I have seen my brother; we met, what’s more, in the thick of the city crowd. Our meeting turned out to be a very friendly one. It was unforced and affectionate. Johann behaved very nicely, and probably I did, too. We went to a small, reticent restaurant and had a talk there. “Just you go on being yourself, brother,” Johann said to me, “begin from all the way down, that’s fine. If you need help …” I made a gesture of refusal. He went on: “For look, you see, it’s hardly worth it, up there at the top. If you see what I mean. Don’t misunderstand me, brother.” I gave a lively nod, for I knew in advance what he was saying, but I asked him to go on, and he said: “It’s the atmosphere up there. I mean, they’ve all got an air of having done enough, and that stops things, it’s cramping. I hope you don’t quite understand me, for, if you did understand me, brother, you’d be a dreadful person.” We laughed. Oh, to be able to laugh with my brother, I like that. He said: “You are now, so to speak, a zero, my good brother. But when one is young, one should be a zero, for nothing is more ruinous than being a bit important early on, too early on. Certainly: you’re a bit important to yourself. That’s fine. Excellent. But for the world you’re still nothing, and that’s almost just as excellent. I keep hoping you won’t quite understand me, for if you understood me completely …” “I’d be a dreadful person,” I broke in. We laughed again. It was very jolly.
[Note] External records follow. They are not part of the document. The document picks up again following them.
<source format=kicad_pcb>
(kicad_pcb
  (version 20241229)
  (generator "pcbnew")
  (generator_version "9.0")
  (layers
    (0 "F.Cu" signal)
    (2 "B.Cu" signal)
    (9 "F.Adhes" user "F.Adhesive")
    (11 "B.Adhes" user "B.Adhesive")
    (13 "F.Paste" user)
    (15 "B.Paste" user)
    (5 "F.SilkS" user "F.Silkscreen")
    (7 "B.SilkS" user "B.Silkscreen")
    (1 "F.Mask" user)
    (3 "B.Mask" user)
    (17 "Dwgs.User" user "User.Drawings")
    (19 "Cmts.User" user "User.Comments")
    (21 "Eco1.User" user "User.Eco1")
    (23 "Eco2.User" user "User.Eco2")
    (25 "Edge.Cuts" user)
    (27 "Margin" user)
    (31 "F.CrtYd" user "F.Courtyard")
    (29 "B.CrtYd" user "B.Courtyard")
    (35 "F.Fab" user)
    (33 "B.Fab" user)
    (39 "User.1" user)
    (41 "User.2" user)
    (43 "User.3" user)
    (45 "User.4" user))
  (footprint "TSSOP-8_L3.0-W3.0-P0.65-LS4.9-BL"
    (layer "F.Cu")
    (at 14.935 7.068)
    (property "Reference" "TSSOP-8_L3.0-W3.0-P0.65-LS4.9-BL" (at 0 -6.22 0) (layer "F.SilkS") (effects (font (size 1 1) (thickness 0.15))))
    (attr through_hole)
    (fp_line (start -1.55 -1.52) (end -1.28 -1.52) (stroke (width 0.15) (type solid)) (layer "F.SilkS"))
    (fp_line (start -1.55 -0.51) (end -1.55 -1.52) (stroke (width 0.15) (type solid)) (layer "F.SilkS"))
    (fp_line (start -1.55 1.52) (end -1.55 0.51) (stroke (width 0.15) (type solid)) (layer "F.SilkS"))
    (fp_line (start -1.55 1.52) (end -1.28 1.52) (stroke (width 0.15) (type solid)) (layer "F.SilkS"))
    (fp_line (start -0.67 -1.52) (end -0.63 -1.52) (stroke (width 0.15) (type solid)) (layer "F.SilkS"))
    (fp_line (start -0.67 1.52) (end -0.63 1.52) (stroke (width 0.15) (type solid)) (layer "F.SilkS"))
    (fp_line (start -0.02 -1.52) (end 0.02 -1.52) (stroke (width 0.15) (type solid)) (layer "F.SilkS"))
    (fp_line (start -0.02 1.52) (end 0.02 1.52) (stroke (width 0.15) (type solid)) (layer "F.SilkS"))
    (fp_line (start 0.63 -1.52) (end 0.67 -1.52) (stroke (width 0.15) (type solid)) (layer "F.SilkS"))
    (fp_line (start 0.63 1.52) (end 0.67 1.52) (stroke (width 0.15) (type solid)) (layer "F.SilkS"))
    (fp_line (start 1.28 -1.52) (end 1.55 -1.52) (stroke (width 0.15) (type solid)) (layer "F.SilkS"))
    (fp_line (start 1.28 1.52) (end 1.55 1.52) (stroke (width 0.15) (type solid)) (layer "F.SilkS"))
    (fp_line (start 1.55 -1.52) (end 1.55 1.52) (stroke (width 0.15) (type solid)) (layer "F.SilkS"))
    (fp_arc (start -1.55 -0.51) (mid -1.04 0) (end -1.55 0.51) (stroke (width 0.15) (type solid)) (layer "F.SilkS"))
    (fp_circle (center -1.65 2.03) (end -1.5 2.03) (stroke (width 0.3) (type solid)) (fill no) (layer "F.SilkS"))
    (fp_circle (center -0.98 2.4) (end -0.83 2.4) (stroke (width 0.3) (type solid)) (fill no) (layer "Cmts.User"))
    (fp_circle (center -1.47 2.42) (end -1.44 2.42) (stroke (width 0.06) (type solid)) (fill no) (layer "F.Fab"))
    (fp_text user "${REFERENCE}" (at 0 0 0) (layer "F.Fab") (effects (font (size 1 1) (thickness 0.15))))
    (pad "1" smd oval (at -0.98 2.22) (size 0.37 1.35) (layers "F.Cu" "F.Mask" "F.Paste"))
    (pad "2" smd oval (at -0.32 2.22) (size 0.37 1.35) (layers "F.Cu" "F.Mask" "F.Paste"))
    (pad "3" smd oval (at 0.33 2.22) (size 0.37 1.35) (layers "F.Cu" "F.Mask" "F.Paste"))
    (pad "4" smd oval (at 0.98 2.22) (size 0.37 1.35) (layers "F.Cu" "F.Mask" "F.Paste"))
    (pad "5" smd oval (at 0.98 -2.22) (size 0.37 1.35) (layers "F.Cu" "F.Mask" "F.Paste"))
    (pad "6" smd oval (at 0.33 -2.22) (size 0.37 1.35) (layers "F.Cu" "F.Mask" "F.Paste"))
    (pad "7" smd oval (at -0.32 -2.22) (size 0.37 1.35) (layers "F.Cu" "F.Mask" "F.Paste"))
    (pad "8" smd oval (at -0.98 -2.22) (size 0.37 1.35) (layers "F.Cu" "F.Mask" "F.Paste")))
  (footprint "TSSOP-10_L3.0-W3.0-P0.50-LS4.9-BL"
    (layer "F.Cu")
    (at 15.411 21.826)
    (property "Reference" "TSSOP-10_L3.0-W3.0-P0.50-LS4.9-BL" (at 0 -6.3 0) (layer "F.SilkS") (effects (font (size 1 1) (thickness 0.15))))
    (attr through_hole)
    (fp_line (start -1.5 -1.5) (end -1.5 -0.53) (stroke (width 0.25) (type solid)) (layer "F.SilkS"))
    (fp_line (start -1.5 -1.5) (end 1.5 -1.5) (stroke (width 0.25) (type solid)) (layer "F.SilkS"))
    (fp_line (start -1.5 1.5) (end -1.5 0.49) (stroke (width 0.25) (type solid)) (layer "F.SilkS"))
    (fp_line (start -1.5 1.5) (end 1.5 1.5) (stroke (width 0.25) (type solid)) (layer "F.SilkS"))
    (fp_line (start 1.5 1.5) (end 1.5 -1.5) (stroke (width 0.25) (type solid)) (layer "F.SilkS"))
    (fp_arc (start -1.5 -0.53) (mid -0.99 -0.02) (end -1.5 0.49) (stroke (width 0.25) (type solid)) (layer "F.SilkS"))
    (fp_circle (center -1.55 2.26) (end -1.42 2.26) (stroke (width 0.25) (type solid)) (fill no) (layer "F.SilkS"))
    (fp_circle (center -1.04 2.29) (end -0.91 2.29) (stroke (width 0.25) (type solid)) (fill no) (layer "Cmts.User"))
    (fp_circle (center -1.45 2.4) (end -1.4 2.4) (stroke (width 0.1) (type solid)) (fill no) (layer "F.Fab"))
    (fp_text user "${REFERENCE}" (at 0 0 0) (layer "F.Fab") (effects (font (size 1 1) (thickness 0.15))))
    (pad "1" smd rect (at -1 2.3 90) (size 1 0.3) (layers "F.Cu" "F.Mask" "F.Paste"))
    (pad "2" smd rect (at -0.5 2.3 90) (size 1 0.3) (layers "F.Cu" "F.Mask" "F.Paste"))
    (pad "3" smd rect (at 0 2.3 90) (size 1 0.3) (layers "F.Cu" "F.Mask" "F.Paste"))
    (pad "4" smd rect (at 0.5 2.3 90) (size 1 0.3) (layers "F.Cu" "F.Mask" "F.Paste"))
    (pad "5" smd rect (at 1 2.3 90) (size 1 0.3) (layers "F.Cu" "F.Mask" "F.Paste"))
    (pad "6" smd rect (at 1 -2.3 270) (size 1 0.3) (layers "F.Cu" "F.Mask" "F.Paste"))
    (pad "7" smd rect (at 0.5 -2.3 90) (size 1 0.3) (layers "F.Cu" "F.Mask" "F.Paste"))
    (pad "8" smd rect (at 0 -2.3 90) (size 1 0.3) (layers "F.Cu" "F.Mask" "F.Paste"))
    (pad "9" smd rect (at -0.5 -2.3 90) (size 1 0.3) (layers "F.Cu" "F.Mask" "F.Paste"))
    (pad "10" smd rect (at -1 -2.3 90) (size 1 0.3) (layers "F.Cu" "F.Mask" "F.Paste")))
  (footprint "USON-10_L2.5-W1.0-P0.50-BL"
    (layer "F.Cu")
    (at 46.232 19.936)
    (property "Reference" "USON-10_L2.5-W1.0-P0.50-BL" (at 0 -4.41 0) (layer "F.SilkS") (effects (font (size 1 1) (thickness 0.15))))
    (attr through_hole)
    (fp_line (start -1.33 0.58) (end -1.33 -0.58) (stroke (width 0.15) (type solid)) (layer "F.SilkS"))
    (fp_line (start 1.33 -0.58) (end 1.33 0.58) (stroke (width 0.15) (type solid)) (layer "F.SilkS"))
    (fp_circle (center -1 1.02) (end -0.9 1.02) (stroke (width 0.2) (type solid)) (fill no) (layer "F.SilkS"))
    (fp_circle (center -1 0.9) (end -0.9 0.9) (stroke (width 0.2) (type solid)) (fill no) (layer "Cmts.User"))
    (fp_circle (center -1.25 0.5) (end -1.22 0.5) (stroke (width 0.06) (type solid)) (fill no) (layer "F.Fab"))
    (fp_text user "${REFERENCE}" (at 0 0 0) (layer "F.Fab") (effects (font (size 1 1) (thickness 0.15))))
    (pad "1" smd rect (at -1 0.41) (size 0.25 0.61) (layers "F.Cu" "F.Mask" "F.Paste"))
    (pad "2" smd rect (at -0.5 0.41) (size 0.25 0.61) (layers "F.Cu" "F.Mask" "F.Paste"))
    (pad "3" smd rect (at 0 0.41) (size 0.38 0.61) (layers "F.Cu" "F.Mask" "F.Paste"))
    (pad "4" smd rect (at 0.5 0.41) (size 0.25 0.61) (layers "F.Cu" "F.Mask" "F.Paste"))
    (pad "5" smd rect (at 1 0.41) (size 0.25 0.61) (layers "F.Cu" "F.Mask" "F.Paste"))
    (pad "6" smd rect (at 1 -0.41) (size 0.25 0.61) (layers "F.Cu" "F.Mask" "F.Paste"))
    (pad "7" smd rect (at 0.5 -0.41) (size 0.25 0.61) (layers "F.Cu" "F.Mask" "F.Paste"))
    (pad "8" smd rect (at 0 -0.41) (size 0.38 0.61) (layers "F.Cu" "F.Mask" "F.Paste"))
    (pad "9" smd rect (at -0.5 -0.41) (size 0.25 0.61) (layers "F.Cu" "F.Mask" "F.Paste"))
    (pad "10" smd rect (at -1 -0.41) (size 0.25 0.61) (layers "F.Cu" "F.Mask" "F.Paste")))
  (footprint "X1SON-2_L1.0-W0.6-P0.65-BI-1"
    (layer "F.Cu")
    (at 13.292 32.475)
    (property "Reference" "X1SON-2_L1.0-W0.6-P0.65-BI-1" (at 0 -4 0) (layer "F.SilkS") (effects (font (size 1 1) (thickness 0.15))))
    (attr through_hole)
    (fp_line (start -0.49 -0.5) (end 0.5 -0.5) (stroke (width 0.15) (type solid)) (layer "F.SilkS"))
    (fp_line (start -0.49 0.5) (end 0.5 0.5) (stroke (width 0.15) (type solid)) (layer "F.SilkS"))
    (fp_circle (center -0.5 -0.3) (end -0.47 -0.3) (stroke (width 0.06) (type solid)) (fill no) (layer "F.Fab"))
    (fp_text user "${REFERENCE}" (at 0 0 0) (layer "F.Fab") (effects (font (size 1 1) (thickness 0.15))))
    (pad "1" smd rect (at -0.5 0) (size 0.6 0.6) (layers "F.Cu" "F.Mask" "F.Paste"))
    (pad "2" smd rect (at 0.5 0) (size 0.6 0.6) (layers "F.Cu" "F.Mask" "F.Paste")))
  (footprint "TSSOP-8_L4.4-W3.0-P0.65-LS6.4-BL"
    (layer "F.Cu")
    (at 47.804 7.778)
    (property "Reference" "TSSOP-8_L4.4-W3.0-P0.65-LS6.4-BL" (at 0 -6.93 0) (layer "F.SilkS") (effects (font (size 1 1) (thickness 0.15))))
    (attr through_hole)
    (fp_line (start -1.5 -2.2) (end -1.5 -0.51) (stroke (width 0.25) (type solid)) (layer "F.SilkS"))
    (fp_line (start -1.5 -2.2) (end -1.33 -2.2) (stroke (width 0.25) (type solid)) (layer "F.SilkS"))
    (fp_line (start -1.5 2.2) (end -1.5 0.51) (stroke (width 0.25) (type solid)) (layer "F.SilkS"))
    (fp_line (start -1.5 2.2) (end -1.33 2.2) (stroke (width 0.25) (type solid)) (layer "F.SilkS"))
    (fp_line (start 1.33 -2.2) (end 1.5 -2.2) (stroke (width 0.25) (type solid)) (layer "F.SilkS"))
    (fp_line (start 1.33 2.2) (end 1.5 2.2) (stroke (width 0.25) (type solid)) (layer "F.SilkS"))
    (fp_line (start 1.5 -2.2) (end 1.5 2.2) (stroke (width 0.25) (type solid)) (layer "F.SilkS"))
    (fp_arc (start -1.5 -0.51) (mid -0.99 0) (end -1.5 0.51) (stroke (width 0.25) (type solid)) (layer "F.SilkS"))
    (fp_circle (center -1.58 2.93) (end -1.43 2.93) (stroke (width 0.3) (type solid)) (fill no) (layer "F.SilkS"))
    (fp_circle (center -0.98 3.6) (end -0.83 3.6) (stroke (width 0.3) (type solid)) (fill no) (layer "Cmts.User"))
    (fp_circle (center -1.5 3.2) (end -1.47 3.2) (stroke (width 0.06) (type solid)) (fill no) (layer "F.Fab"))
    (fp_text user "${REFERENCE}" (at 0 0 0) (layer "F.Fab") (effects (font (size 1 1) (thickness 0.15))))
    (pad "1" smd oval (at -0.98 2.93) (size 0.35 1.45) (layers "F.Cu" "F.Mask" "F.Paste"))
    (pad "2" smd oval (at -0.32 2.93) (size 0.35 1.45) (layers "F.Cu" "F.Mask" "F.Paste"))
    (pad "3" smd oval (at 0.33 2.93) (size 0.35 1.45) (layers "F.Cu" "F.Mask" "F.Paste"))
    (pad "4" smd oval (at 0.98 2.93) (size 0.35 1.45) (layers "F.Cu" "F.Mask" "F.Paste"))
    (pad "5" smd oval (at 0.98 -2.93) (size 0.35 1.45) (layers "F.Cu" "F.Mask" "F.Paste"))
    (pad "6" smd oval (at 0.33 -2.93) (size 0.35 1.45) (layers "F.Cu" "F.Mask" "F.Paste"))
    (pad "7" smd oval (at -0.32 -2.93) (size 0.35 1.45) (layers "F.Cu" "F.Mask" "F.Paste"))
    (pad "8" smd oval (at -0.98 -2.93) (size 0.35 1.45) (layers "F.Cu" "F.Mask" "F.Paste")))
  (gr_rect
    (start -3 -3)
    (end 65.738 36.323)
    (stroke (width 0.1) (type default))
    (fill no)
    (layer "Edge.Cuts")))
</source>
A strange fire began to animate me. My eyes were burning. I like it very much, by the way, when I feel so burned up. My face gets quite red. And then thoughts full of purity and loftiness usually assail me. Johann went on, he said: “Brother, please, don’t always interrupt me. That silly young laughter of yours has a stifling effect on ideas. Listen! Pay close attention now. What I’m telling you may be useful to you one day. Above all: never think of yourself as an outcast. There are no outcasts, brother, for perhaps there’s nothing in this world that’s worth aspiring to. And yet you must aspire, even passionately so. But so as to become not too full of longings: realize that there is nothing, nothing worth aspiring to. Everything is rotten. Do you understand that? Look, I keep hoping that you can’t quite understand all this. It worries me.” I said: “Unfortunately I’m too intelligent to misunderstand you, as you hope I might But don’t worry. Your revelations don’t frighten me at all.” We smiled at one another. Then we ordered some more drinks, and Johann, who, by the way, did look uncommonly elegant, went on talking: “Of course there’s progress on earth, so called, but that’s only one of the many lies which the business people put out, so that they can squeeze money out of the crowd more blatantly and mercilessly. The masses are the slaves of today, and the individual is the slave of the vast mass-ideas. There’s nothing beautiful and excellent left. You must dream up beauty and goodness and justice. Tell me, do you know how to dream?”